U.S. workers are more confident in their ability to meet retirement savings goals as inflation subsides, a new consumer survey shows. Charles Schwab.
“[A]An online survey of 1,000 Americans with 401(k) retirement accounts showed anxiety about inflation and market volatility has declined since last year.
“43% of workers believe they are very likely to achieve their retirement savings goals, up from 37% in 2023,” the results explain. “Inflation and stock market volatility remain the biggest obstacles to saving for a comfortable retirement, although by 2024 Workers were slightly less concerned about these two factors.”
The amount workers think they need to save adequately for retirement remains at $1.8 million, about the same figure as last year’s survey. On average, workers expect the money to last about 23 years if they retire at age 65.
“Workers are more optimistic about their retirement prospects, and improving economic conditions tend to boost financial confidence, but that’s not the only factor,” Lee McAdoo, managing director of Charles Schwab’s retirement planning services unit, said in the report.
“We are seeing increased awareness of 401(k) investments and performance, which is a promising sign that employees are actively engaging with their accounts and developing knowledge to help them achieve their goals.”
Plan participants also appear to have a broad understanding of the types of investments active in their 401(k) accounts, with only 8% of respondents saying they did not know what investments were in their accounts. This is down from 12% in 2023 and is considered a positive sign of engagement.
More than two-thirds (69%) of employees say they know which investments to choose for their accounts, compared with 65% when the same question was asked in 2023. Becoming more and more confident.

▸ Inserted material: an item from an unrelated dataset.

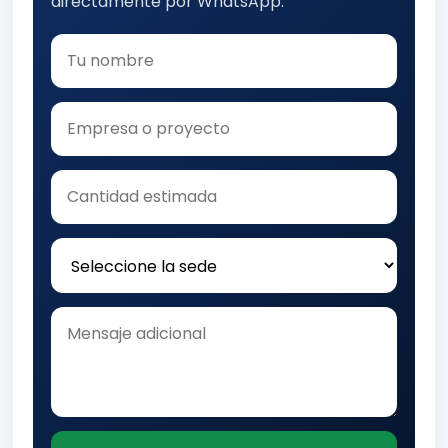
directamente por WhatsApp.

“61% of people feel they need professional advice about their financial situation, up from 55% last year,” the report states. “In addition, more workers are interested in making the right decisions with the help of financial professionals. 401(k) investment decisions (55%, up from 49%) than making these decisions themselves (29%, up from 27%).”
Workers “are realizing that professional assistance has the potential to further accelerate their progress in saving for retirement,” said Marci Stewart, director of client experience at Charles Schwab Financial Services.
She said: “Self-guided education and computer-generated advice can provide solid financial wellness support, with a professional able to validate your plan and make more targeted recommendations, which is great for feeling more confident and financially secure in the long term. Precious.